Он положил саблю на стол, прислонил к нему щит и двинулся в сторону ночной гостьи, прежде чем понял, что, как только он дойдёт до неё, ему придётся встать с ней рядом. Олрид замешкался, оступился и на мгновение потерял равновесие, совсем ненадолго, этого можно было и не заметить.

Джек заметила, слегка наклонила голову в поддразнивающем жесте. Движение никто бы не заметил.

Олрид заметил.

Смешно, конечно, что они замечали такие вещи друг за другом. Прошло двенадцать лет, слишком долгий срок. Можно было вообразить, что они уже и не знают друг друга вовсе. А причин замечать такие нюансы не осталось. Поэтому он старался не обращать внимание на Джек, пока двигался ей навстречу, даже когда она оставалась стоять на табурете, положив руки на пояс, в ожидании, когда он до неё дотянется.

Нет, не до неё. До него.

До чего он должен был дотянуться?

До горшка с шоколадом.

Он мог достать чёртов горшок с шоколадом, не обращая внимания на Джек. И у него почти получилось. Но потом он оказался прямо перед ней, пытаясь дотянуться длинной рукой до полки. Если бы ему не пришлось маневрировать вокруг Джек, то не пришлось бы так близко к ней наклоняться.

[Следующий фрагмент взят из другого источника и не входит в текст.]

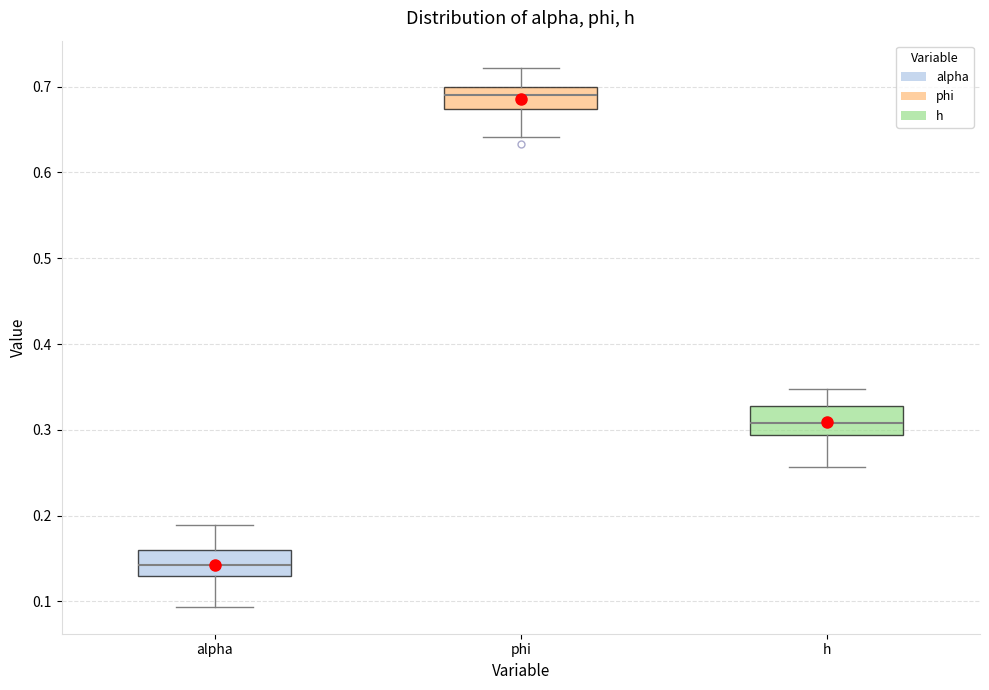

Reading left to right, transcribe this box plot: for each box, give where its median line is, the range the box spans, and where its two whiskers end, as read against the y-axis. The values are not printed on the chart, so give them approximately, as read against the axis.

alpha: median 0.14, box 0.13 to 0.16, whiskers 0.09 to 0.19
phi: median 0.69, box 0.67 to 0.70, whiskers 0.64 to 0.72
h: median 0.31, box 0.29 to 0.33, whiskers 0.26 to 0.35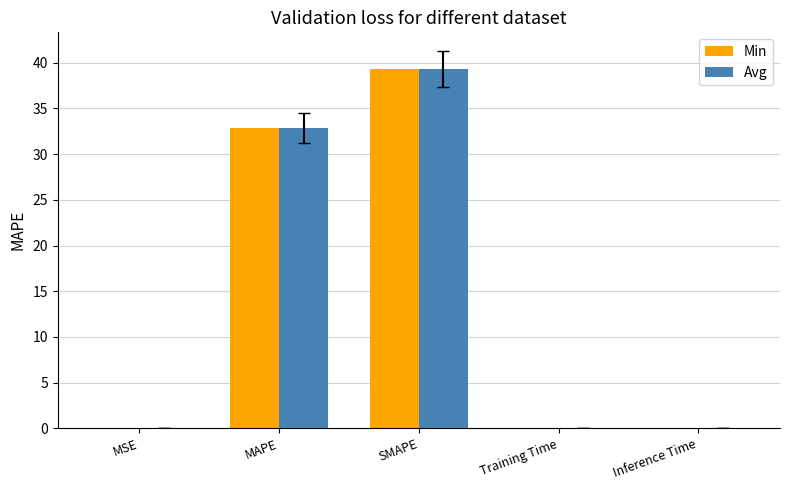

How many series are shown in this chart?

2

Тогда он мог бы не заметить тепла, которое она излучала, словно солнечный свет. Или её аромат, солнечного света и лимонов. Или звука её дыхания вблизи его уха, пока он изо всех сил пытался схватить ручку проклятого горшка.

Вот. Наконец-то.

Он снял его с полки, намереваясь отступить назад. Чтобы обеспечить дистанцию между ними и забыть все мелочи, прежде чем они воскресят воспоминания, которым лучше оставаться погребёнными.

Они соприкоснулись.

Возможно, он был неосторожен. Потерял равновесие. Может быть, он не оставил достаточно места между ними. Возможно, по его вине они коснулись друг друга, её бархатный лиф задел его рубашку из лёгкой хлопковой ткани, и более грубая ткань платья зацепилась за тонкую материю. Потянула её. Нагрела, а вместе с ней воспламенила Олрида.

Возможно. Он мог бы поверить, что в этом его вина.

Вот только, она вздохнула. И не просто вобрала воздух в лёгкие. А сделала глубокий вдох. Глубже, чем требовалось. Он не смог удержаться и посмотрел в сторону звука, который наделал этот вздох.

Глаза Джек были закрыты. Губы изогнуты. И она выглядела… довольной. Когда она выдохнула, то звук оказался тихим и практически неуловимым.

Олрид ощутил его. Полностью прочувствовав.

Его глаза расширились, челюсть чуть не отпала. Он не мог обуздать ту часть себя, которая стала твёрдой, как сталь. Когда дело касалось Джек, у него это никогда не получалось.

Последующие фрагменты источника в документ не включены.